● **Exercise aim**:
Copy out lines with the word "shoulder" from the material that follows.

● **The data**:
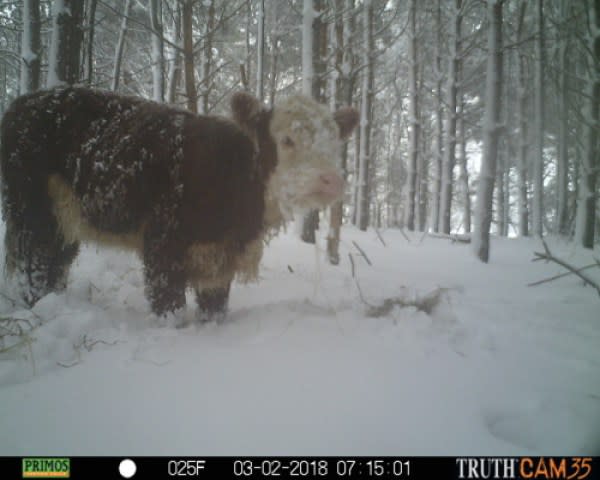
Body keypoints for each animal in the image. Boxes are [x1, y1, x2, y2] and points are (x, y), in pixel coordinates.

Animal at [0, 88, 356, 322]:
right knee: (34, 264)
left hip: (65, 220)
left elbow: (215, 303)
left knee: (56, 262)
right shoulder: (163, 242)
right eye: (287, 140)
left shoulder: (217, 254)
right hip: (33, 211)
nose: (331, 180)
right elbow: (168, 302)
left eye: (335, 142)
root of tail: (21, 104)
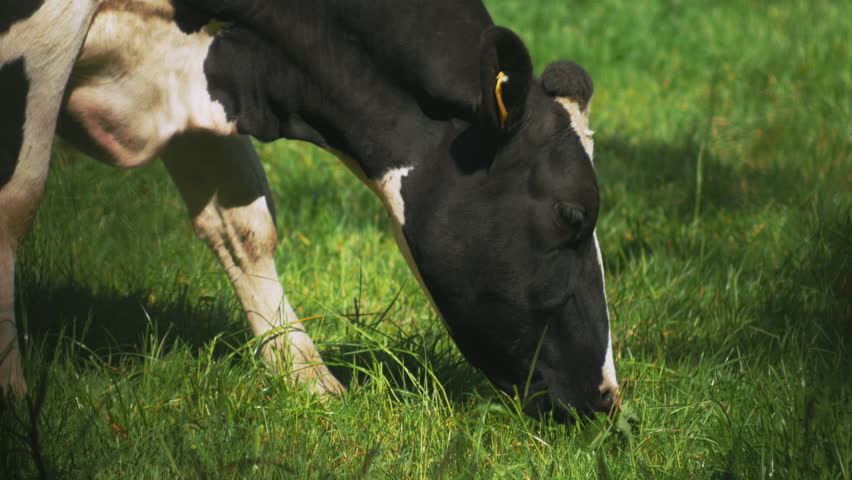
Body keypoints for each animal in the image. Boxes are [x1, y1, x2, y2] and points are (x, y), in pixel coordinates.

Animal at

* * *

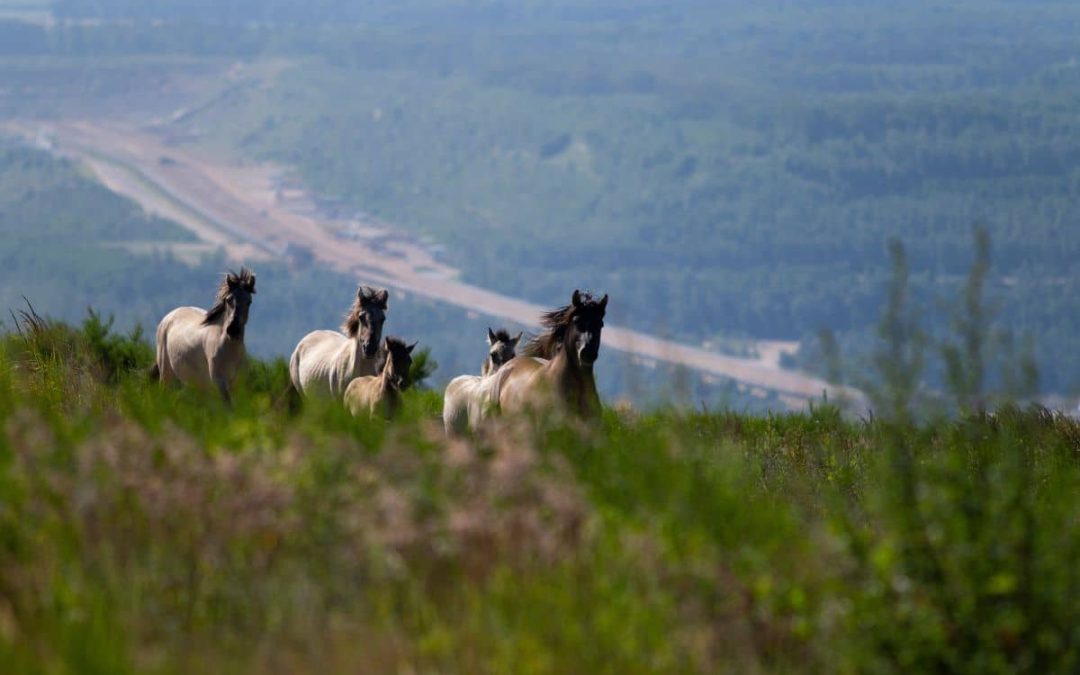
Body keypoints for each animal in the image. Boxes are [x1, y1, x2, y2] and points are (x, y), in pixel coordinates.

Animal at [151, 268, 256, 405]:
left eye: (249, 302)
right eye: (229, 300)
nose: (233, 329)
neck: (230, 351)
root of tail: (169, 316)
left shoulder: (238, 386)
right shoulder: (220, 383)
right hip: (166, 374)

==

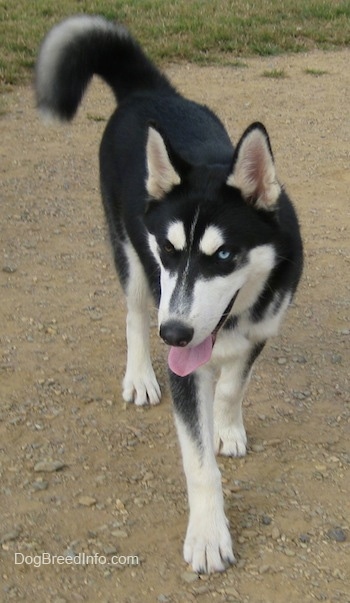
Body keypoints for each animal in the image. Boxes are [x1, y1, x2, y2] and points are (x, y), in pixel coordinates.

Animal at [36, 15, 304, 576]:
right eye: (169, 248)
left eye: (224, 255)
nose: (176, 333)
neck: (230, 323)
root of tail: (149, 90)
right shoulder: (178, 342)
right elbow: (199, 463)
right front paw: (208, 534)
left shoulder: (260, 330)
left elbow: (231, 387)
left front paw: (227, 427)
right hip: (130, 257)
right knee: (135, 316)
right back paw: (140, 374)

● **Task solution**:
right shoulder: (163, 242)
left shoulder: (217, 254)
left shoulder: (238, 386)
right shoulder: (220, 383)
right shoulder: (178, 342)
left shoulder: (260, 330)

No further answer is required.